Samsung Vice Chairman Lee Jae-yong/Courtesy of Samsung Electronics

Litigation plagues top conglomerate

Samsung Group is Korea’s largest conglomerate by any measure; but de facto leader Vice Chairman Lee Jae-yong must be worrying over the group’s future due to seemingly endless lawsuits.

First of all, the case involving Lee himself and his relationship with former President Park Geun-hye is not finished yet, as it is currently pending at the Supreme Court.

In early 2017, Lee was indicted for allegedly offering bribes to Park and her confidante Choi Soon-sil in return for their help in strengthening his control over the sprawling Samsung business empire.

A Seoul district court sentenced Lee, the only son of bed-ridden Samsung Chairman Lee Kun-hee, to five years in prison midway through 2017, but he was set free in early 2018 after an appeals court halved his sentence and suspended it.

It remains to be seen how the Supreme Court will rule on the case, but Lee runs the risk of again being on the wrong side of the bars.

Even if the top court does not overturn anything, Lee’s headache will not end because litigation continues, especially with regard to the group’s biotech arm, Samsung BioLogics.

Last month, prosecutors raided the Incheon-based company, which has faced accounting scrutiny for almost a year - because of its biosimilars joint venture with Biogen - together with its two auditing firms and the Seoul bourse operator’s office.

Earlier in February, the country’s financial regulator filed a complaint that Samsung BioLogics did not comply with accounting rules ahead of its 2016 listing.

Prosecutors are expected to keep looking into the case, which is expected to end up in the courts.

In the case of Samsung Electronics’ after-sales unit, it has been investigated on charges it sabotaged its labor union, and a lawsuit is now pending at a Seoul district court.

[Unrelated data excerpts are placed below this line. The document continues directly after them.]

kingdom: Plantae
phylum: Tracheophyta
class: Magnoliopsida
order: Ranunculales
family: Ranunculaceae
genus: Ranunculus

How to deal with No. 1 business empire

“In my private opinion, however, the country is required to streamline or refine regulations and laws first instead of just targeting all the suspicious cases regarding our companies.”
Some praise the government’s all-out assault on Samsung, but some counter that such moves could hamper the group’s business, thus weighing on the Korean economy.

“Many people are critical of our courts, which have been lenient to wealthy businessmen. That should change,” Prof. Sung Tae-yoon of Yonsei University said.

“In my private opinion, however, the country is required to streamline or refine regulations and laws first instead of just targeting all the suspicious cases regarding our companies.”